__WORK REQUEST A__.
Print the collected data listing from its first line through the line containing "W&W Wötzel Baugesellschaft mbH", keeping every line as it stands.

Dateline Internet, October 2009. A Brigham Young University professor heads a recent study which reports that moral behaviour may be encouraged with nothing more than clean smells.
Elsewhere across the globe: the MMO blogosphere was turned into a barren wasteland earlier today when a new law came into effect mandating that all basements be equipped with air freshening equipment. The resultant ninety percent reduction in ninja looting and generally ‘being a smacktard’ in the World of Warcraft community meant that erstwhile bloggers had nothing to talk about other than the weather and which type of emote would be most correct when used to formally greet a new group member.
More details on the MMO Blogging Drought as we get them.
Reporting live for Oh MMO Emo News, I’m Melmoth Melmothson.
Our regular Monday night group in Lord of the Rings Online, spearheaded by Messrs Van Hemlock and Shute, tackled the tenth book from volume one of the game’s epic storyline content. It was, as usual, an enjoyable evening, but this was due exclusively to the company of the fellows present, and certainly couldn’t be attributed to the game content that we were playing through.
Book Ten suffers from Yet Another Wandering Narrative Safari – a condition not uncommon in MMO design and certainly not exclusive to LotRO – it is categorised by large amounts of exposition with little-to-no action or adventure until the very end, and possibly occurs because the content designer spent the night before overdosing on re-runs of the X-Files. YAWNS is easily identified, but for those who may yet be unsure, I will outline a typical example for you now.
For an entirely accurate representation, the following should be played at twice normal speed to the tune of Yackety Sax, preferably with the PCs running line astern while flailing their arms in the air above their heads, although freedom is given to allow the PCs to be on separate parts of the quest at any one time and therefore have them running in opposite directions and occasionally bumping in to one another and falling on their bottoms, before getting up and continuing on their way.

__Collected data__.
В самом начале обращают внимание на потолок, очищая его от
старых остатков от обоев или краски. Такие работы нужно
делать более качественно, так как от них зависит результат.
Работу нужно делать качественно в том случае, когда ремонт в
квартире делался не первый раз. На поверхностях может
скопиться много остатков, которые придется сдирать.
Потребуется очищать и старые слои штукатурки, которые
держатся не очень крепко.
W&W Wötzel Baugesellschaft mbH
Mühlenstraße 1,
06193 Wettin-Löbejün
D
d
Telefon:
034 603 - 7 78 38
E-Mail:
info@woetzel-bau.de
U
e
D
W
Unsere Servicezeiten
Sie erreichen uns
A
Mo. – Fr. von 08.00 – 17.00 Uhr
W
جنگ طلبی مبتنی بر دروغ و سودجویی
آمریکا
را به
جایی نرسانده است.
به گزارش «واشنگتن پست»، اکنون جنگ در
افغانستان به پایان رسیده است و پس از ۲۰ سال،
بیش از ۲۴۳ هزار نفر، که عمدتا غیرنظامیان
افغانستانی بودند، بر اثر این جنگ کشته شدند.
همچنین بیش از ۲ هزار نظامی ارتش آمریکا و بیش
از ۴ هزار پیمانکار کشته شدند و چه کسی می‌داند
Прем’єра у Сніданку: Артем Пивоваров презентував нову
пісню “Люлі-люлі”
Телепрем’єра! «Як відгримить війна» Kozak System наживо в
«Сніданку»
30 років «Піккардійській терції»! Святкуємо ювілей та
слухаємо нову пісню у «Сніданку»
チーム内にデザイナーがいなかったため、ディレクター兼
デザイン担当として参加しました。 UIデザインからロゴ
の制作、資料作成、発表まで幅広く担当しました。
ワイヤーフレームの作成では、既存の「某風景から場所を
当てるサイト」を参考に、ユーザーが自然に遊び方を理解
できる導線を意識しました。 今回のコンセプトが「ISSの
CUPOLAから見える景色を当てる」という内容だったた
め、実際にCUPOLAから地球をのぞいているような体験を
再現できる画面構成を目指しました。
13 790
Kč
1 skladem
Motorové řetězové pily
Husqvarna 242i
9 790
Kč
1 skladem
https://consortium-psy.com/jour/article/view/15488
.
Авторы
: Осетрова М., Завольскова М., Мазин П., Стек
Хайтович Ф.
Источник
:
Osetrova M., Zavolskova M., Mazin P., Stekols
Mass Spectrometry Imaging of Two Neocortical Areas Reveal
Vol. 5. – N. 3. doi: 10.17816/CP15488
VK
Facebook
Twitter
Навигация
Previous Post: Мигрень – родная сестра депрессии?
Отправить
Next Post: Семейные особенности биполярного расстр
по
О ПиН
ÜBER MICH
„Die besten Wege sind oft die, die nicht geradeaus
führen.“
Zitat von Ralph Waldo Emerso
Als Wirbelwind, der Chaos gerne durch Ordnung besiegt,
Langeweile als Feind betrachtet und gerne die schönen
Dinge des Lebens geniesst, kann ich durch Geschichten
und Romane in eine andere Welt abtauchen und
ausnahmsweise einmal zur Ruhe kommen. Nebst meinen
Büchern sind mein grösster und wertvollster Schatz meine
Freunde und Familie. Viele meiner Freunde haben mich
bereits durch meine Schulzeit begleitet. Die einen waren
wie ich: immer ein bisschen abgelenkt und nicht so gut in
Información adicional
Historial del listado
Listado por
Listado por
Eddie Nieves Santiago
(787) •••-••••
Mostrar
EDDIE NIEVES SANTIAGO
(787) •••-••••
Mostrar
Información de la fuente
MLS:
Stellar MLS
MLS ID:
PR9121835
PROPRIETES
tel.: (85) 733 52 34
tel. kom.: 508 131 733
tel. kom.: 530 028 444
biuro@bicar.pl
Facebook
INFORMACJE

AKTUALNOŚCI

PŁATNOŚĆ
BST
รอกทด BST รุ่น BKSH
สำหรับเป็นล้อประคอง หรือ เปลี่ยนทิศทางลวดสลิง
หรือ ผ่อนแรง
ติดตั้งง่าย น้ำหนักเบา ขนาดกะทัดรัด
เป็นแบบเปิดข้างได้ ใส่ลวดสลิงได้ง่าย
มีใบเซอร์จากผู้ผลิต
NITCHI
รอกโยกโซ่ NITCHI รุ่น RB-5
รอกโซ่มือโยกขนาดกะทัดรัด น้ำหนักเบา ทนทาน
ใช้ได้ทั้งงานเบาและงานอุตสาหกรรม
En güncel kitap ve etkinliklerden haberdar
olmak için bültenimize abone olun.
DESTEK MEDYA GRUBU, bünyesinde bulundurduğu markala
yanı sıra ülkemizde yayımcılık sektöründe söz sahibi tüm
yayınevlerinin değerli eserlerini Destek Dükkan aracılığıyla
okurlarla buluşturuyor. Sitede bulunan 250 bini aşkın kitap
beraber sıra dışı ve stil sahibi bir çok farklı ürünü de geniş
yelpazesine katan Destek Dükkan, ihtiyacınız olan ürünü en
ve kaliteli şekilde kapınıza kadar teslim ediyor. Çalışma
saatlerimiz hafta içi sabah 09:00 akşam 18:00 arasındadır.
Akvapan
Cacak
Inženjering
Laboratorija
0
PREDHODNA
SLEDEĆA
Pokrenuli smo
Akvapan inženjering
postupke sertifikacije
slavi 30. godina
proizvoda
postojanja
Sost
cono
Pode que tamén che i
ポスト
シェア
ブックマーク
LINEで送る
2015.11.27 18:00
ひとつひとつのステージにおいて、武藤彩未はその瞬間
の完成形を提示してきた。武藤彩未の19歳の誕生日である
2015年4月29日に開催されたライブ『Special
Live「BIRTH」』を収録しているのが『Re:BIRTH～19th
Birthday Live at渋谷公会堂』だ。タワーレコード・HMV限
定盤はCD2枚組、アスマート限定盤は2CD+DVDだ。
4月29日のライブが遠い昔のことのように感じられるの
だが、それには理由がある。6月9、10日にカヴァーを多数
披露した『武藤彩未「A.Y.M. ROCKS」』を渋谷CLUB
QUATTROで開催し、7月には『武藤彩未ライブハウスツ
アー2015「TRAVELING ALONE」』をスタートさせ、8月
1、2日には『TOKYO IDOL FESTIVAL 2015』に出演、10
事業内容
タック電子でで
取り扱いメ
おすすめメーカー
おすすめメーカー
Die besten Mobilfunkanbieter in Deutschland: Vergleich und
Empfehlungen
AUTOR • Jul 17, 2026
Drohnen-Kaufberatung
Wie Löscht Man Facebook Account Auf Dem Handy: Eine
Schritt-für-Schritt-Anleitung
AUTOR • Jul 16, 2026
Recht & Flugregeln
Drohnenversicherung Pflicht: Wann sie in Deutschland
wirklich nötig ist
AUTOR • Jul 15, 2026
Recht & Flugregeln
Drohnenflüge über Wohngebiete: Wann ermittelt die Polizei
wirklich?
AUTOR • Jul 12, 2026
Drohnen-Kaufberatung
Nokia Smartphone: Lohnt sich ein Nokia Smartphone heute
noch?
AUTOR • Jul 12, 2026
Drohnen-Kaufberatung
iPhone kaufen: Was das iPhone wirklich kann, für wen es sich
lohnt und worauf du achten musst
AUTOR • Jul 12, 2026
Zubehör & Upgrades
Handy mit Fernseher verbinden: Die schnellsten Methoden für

__WORK REQUEST B__.
Continue the blog post about the Lord of the Rings Online group night from where it stops.

__TASK ANSWER A__.
В самом начале обращают внимание на потолок, очищая его от
старых остатков от обоев или краски. Такие работы нужно
делать более качественно, так как от них зависит результат.
Работу нужно делать качественно в том случае, когда ремонт в
квартире делался не первый раз. На поверхностях может
скопиться много остатков, которые придется сдирать.
Потребуется очищать и старые слои штукатурки, которые
держатся не очень крепко.
W&W Wötzel Baugesellschaft mbH

__TASK ANSWER B__.
- You are presented with a wall of text from Colin your current quest NPC that essentially translates to “Go and speak to Bob”.
- Bob is either standing next to Colin, within the same building or possibly in the general area.
- When you speak to Bob he gives you a two line answer and sends you back to Colin.
- Returning to Colin he then asks you to go and speak to Neville, who is half a continent away in a location with no convenient travel routes and which requires a fellowship of players to negotiate.
- Upon finally reaching Neville you are asked to perform a mundane chore including, but not limited to, collecting local flora, killing local fauna, examining inanimate objects in hard to reach heavily guarded places, or grovelling on the floor at his feet until he sickens of your pathetic spineless nature. Bitch.
- Neville sends you back to Bob, who tells you that he doesn’t give a toss, go and speak to Colin.
- Colin tells you to tell Harold (who is standing next to Neville) to tell Bob to get over himself.
- Upon finally reaching Harold he tells you to tell Neville that Colin is bossing him around.
- Neville waits for you to grovel on the floor a bit before telling you to tell Colin that if he wants to tell Bob something, then he should jolly well get off his lazy arse and get a bunch of pathetic loser PCs to do it for him.
- Neville swings a kick at your rear as you leave.
- Colin concedes that he probably should have got you to tell Bob in the first place. He asks you to tell Bob to get over himself, to tell Harold that he’s sorry and to tell Neville that he loves him.
- Bob cries at the harsh reprimand and can only be consoled by you killing fifty boars.
- Harold is delighted by Colin’s apology and rewards you with one piece of tattered goblin wang, a barter item that can be traded for amazing gear. Unfortunately you are required to trade fifty pieces of tattered goblin wang to get one solid goblin wang, and you need ten solid goblin wangs to get the “I ran repeatable daily quests for three months and all I got was this lousy goblin wang t-shirt” t-shirt.
- Neville looks with deep concern at the message Colin asked you to bring, then spits on it and slowly wipes it over your face before giving you a wedgie and sending you back to Colin.
- Returning to Colin he is excited to inform you that your quest is nearly at an end, all you need to do now is go and speak to Geoff who needs to go the Castle of Death and Blood and be protected while he wanders around aimlessly for a bit.
- Geoff doesn’t know who the hell you people are, and isn’t going to trust a bunch of strangers to escort him around the Castle of Death and Blood until they prove themselves to him.
- After killing fifty boars you return to Geoff who grudgingly agrees to go, but first he needs his sword and shield and he can’t remember where he left them, you are to ask his wife where she put them as she’s always moving his stuff around.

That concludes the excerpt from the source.